This post is old, so what you see here may not reflect my current opinion and mindset, certain information may be outdated, and links may be broken.
Thanks to the 100th anniversary of RMS Titanic’s Sinking, I’ve been on a Titanic kick for the past few days. I’ve re-watched James Cameron’s 1997 film, I’ve read all I could on Wikipedia, and I discovered Titanic: Echo of the Dying Confession by Troy Veenstra.
That screenshot foreshadows my experience of this book. I know we all make mistakes with typos, but somehow “Pice resently” does not strike me as a typo. I also read one of the reviews that there were “misuse of words” and other errors that could have been done on purpose to give the journal entries a rushed feel due to it being written by someone who’s at the end of their life.
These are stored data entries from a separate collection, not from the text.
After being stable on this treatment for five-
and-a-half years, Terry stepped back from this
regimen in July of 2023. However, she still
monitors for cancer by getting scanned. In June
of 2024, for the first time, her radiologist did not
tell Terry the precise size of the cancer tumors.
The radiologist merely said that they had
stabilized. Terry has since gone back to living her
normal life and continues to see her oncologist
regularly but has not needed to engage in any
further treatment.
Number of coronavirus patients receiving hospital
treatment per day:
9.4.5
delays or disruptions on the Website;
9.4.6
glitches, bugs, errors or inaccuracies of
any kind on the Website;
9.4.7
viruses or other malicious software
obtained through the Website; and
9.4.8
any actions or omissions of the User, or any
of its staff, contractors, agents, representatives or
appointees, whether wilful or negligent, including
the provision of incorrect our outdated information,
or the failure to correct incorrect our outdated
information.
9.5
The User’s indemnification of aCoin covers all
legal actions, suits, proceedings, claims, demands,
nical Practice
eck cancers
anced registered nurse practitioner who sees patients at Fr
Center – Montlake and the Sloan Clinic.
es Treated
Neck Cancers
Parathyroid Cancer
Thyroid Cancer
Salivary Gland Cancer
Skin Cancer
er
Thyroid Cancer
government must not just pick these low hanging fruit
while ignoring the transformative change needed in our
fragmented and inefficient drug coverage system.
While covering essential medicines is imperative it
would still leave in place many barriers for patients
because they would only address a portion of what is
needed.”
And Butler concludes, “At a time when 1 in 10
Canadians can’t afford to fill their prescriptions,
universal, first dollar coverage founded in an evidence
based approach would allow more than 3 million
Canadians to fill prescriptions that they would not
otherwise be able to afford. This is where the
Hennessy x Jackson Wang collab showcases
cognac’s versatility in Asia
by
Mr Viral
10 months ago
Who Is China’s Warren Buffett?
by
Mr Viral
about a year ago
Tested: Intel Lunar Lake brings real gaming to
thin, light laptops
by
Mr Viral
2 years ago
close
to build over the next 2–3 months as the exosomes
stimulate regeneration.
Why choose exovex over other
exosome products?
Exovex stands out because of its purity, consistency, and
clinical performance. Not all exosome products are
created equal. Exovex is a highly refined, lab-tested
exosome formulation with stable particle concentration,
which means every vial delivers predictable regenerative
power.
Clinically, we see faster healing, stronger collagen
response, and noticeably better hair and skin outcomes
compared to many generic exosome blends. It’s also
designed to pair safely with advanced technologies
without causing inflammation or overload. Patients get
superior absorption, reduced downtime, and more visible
I usually do not rate stuff, but for this, I will rate this book a 2 out of 5. I have to admit, I really enjoyed the premise of the plot, which focuses on an “unnamed” man confessing to rigging the sinking of the Titanic. The unnamed man is supposed to be J. Bruce Ismay, the director of White Star Line. (Highlight to see.) He writes his confession as journal entries, and the entries show us why he decided to damn the ship. The story includes the historical events and facts quite well, but I think there are some parts that may not have been accurate.
Really, I think this story had excellent potential, but it falls short with its grammar and spelling errors and words misuse. I can accept mistakes adding realism to the entries, but I think it was overdone to the point where it greatly distracted the flow and it pulled me away from the story. The errors also made me question the author’s ability to write and his editors to edit. I cannot remember reading a story that had so much semicolon in one novel. I also hated how the author consistently did not use a comma to separate names or titles in the sentence (ie: How are you today, Captain Smith? would be “How are you today Captain Smith?”). Not using a comma to offset a person’s name or title . . . it made for a very confusing read.
Ergo, do I recommend this book? Only if you can ignore the bazillion mistakes.